Proceedings of the National Academy of Sciences of the United States of America | 2002
Scott A. Lesley; Peter Kuhn; Adam Godzik; Ashley M. Deacon; Irimpan I. Mathews; Andreas Kreusch; Glen Spraggon; Heath E. Klock; Daniel McMullan; Tanya Shin; Juli Vincent; Alyssa Robb; Linda S. Brinen; Mitchell D. Miller; Timothy M. McPhillips; Mark A. Miller; Daniel Scheibe; Jaume M. Canaves; Chittibabu Guda; Lukasz Jaroszewski; Thomas L. Selby; Marc André Elsliger; John Wooley; Susan S. Taylor; Keith O. Hodgson; Ian A. Wilson; Peter G. Schultz; Raymond C. Stevens
Structural genomics is emerging as a principal approach to define protein structure–function relationships.

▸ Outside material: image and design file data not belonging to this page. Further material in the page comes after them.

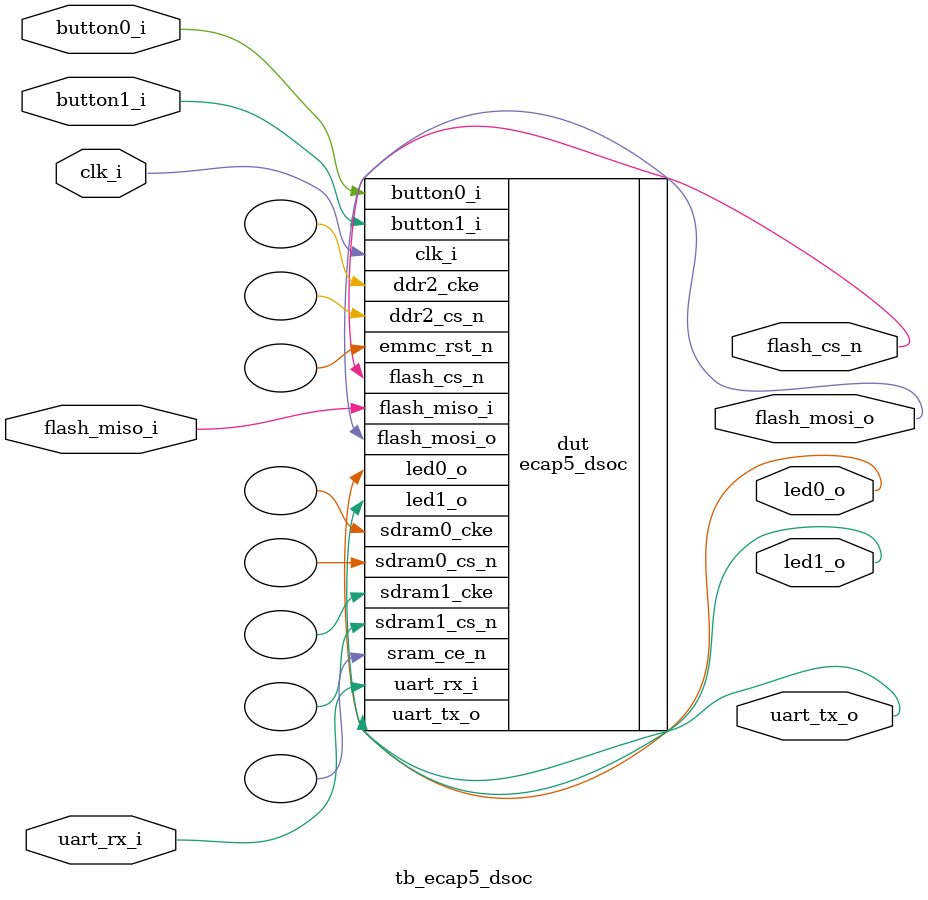
<source format=sv>
/*           __        _
 *  ________/ /  ___ _(_)__  ___
 * / __/ __/ _ \/ _ `/ / _ \/ -_)
 * \__/\__/_//_/\_,_/_/_//_/\__/
 * 
 * Copyright (C) Clément Chaine
 * This file is part of ECAP5-DSOC <https://github.com/ecap5/ECAP5-DSOC>
 *
 * ECAP5-DSOC is free software: you can redistribute it and/or modify
 * it under the terms of the GNU General Public License as published by
 * the Free Software Foundation, either version 3 of the License, or
 * (at your option) any later version.
 *
 * ECAP5-DSOC is distributed in the hope that it will be useful,
 * but WITHOUT ANY WARRANTY; without even the implied warranty of
 * MERCHANTABILITY or FITNESS FOR A PARTICULAR PURPOSE.  See the
 * GNU General Public License for more details.
 *
 * You should have received a copy of the GNU General Public License
 * along with ECAP5-DSOC.  If not, see <http://www.gnu.org/licenses/>.
 */

module tb_ecap5_dsoc (
  input logic  clk_i,

//=================================
  //    UART interface
  
  output logic uart_tx_o,
  input  logic uart_rx_i,
  
  //=================================
  //    LEDs interface

  output logic led0_o,
  output logic led1_o,

  //=================================
  //    Buttons interface

  input logic button0_i,
  input logic button1_i,

  //=================================
  //    SPI interface

  output logic flash_cs_n,
  output logic flash_mosi_o,
  input  logic flash_miso_i
);

ecap5_dsoc dut (
  .clk_i (clk_i),

  .uart_tx_o (uart_tx_o),
  .uart_rx_i (uart_rx_i),

  .led0_o (led0_o),
  .led1_o (led1_o),

  .button0_i (button0_i),
  .button1_i (button1_i),

  .flash_cs_n (flash_cs_n),
  .flash_mosi_o (flash_mosi_o),
  .flash_miso_i (flash_miso_i),

  .sram_ce_n (),
  .sdram0_cs_n (),
  .sdram0_cke (),
  .sdram1_cs_n (),
  .sdram1_cke (),
  .ddr2_cs_n (),
  .ddr2_cke (),
  .emmc_rst_n ()
);

endmodule // tb_ecap5_dsoc

</source>
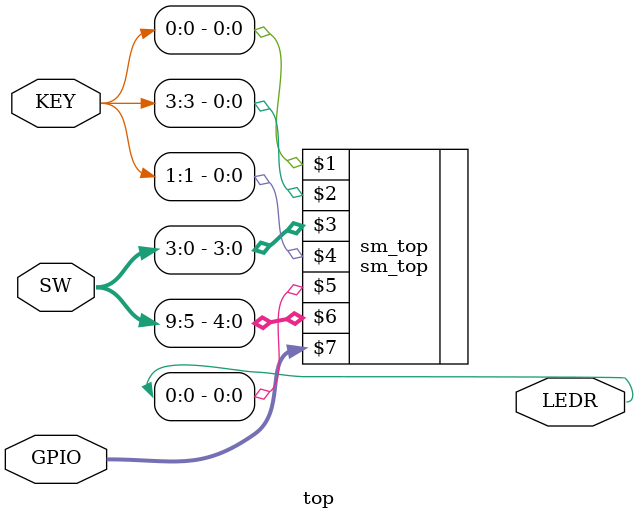
<source format=v>

module top (SW, KEY, LEDR, GPIO);

	 input wire [9:0] SW;        // DE-series switches
    input wire [3:0] KEY;       // DE-series pushbuttons
	 inout wire [31:0] GPIO;
	 output wire [9:0] LEDR;     // DE-series LEDs   

    sm_top sm_top (KEY[0], KEY[3], SW[3:0], KEY[1], LEDR[0], SW[9:5], GPIO[31:0]);

endmodule


</source>
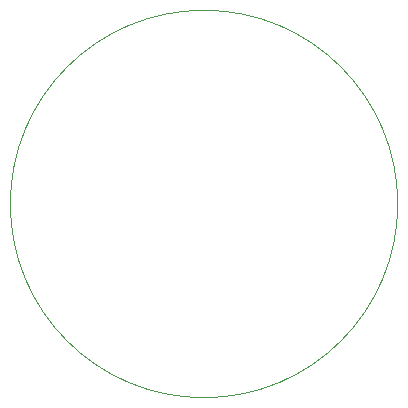
<source format=gbr>
%TF.GenerationSoftware,KiCad,Pcbnew,7.0.8*%
%TF.CreationDate,2023-10-11T10:23:23-04:00*%
%TF.ProjectId,MCU+IMU,4d43552b-494d-4552-9e6b-696361645f70,rev?*%
%TF.SameCoordinates,Original*%
%TF.FileFunction,Profile,NP*%
%FSLAX46Y46*%
G04 Gerber Fmt 4.6, Leading zero omitted, Abs format (unit mm)*
G04 Created by KiCad (PCBNEW 7.0.8) date 2023-10-11 10:23:23*
%MOMM*%
%LPD*%
G01*
G04 APERTURE LIST*
%TA.AperFunction,Profile*%
%ADD10C,0.100000*%
%TD*%
G04 APERTURE END LIST*
D10*
X166000000Y-82000000D02*
G75*
G03*
X166000000Y-82000000I-16401219J0D01*
G01*
M02*

</source>
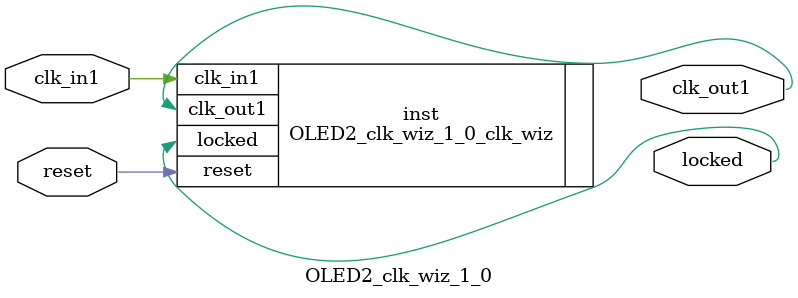
<source format=v>


`timescale 1ps/1ps

(* CORE_GENERATION_INFO = "OLED2_clk_wiz_1_0,clk_wiz_v6_0_1_0_0,{component_name=OLED2_clk_wiz_1_0,use_phase_alignment=true,use_min_o_jitter=false,use_max_i_jitter=false,use_dyn_phase_shift=false,use_inclk_switchover=false,use_dyn_reconfig=false,enable_axi=0,feedback_source=FDBK_AUTO,PRIMITIVE=MMCM,num_out_clk=1,clkin1_period=10.000,clkin2_period=10.000,use_power_down=false,use_reset=true,use_locked=true,use_inclk_stopped=false,feedback_type=SINGLE,CLOCK_MGR_TYPE=NA,manual_override=false}" *)

module OLED2_clk_wiz_1_0 
 (
  // Clock out ports
  output        clk_out1,
  // Status and control signals
  input         reset,
  output        locked,
 // Clock in ports
  input         clk_in1
 );

  OLED2_clk_wiz_1_0_clk_wiz inst
  (
  // Clock out ports  
  .clk_out1(clk_out1),
  // Status and control signals               
  .reset(reset), 
  .locked(locked),
 // Clock in ports
  .clk_in1(clk_in1)
  );

endmodule

</source>
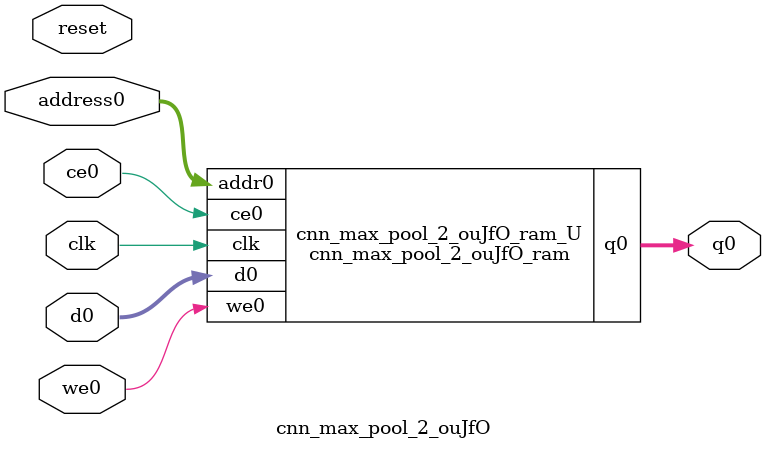
<source format=v>
`timescale 1 ns / 1 ps
module cnn_max_pool_2_ouJfO_ram (addr0, ce0, d0, we0, q0,  clk);

parameter DWIDTH = 14;
parameter AWIDTH = 9;
parameter MEM_SIZE = 400;

input[AWIDTH-1:0] addr0;
input ce0;
input[DWIDTH-1:0] d0;
input we0;
output reg[DWIDTH-1:0] q0;
input clk;

(* ram_style = "block" *)reg [DWIDTH-1:0] ram[0:MEM_SIZE-1];




always @(posedge clk)  
begin 
    if (ce0) 
    begin
        if (we0) 
        begin 
            ram[addr0] <= d0; 
        end 
        q0 <= ram[addr0];
    end
end


endmodule

`timescale 1 ns / 1 ps
module cnn_max_pool_2_ouJfO(
    reset,
    clk,
    address0,
    ce0,
    we0,
    d0,
    q0);

parameter DataWidth = 32'd14;
parameter AddressRange = 32'd400;
parameter AddressWidth = 32'd9;
input reset;
input clk;
input[AddressWidth - 1:0] address0;
input ce0;
input we0;
input[DataWidth - 1:0] d0;
output[DataWidth - 1:0] q0;



cnn_max_pool_2_ouJfO_ram cnn_max_pool_2_ouJfO_ram_U(
    .clk( clk ),
    .addr0( address0 ),
    .ce0( ce0 ),
    .we0( we0 ),
    .d0( d0 ),
    .q0( q0 ));

endmodule


</source>
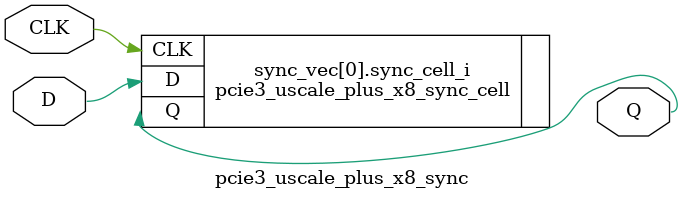
<source format=v>

`timescale 1ps / 1ps

(* DowngradeIPIdentifiedWarnings = "yes" *)
module pcie3_uscale_plus_x8_sync #
(
    parameter integer WIDTH = 1, 
    parameter integer STAGE = 3
)
(
    //-------------------------------------------------------------------------- 
    //  Input Ports
    //-------------------------------------------------------------------------- 
    input                               CLK,
    input       [WIDTH-1:0]             D,
    
    //-------------------------------------------------------------------------- 
    //  Output Ports
    //-------------------------------------------------------------------------- 
    output      [WIDTH-1:0]             Q
);                                                        



//--------------------------------------------------------------------------------------------------
//  Generate Synchronizer - Begin
//--------------------------------------------------------------------------------------------------
genvar i;

generate for (i=0; i<WIDTH; i=i+1) 

    begin : sync_vec

    //----------------------------------------------------------------------
    //  Synchronizer
    //----------------------------------------------------------------------
    pcie3_uscale_plus_x8_sync_cell #
    (
        .STAGE                          (STAGE)
    )    
    sync_cell_i
    (
        //------------------------------------------------------------------
        //  Input Ports
        //------------------------------------------------------------------
        .CLK                            (CLK),
        .D                              (D[i]),

        //------------------------------------------------------------------
        //  Output Ports
        //------------------------------------------------------------------
        .Q                              (Q[i])
    );
 
    end   
      
endgenerate 
//--------------------------------------------------------------------------------------------------
//  Generate - End
//--------------------------------------------------------------------------------------------------



endmodule

</source>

To apply this approach on a genomic scale, novel methods and technologies must be developed to determine large numbers of structures. We describe the design and implementation of a high-throughput structural genomics pipeline and its application to the proteome of the thermophilic bacterium Thermotoga maritima. By using this pipeline, we successfully cloned and attempted expression of 1,376 of the predicted 1,877 genes (73%) and have identified crystallization conditions for 432 proteins, comprising 23% of the T. maritima proteome. Representative structures from TM0423 glycerol dehydrogenase and TM0449 thymidylate synthase-complementing protein are presented as examples of final outputs from the pipeline.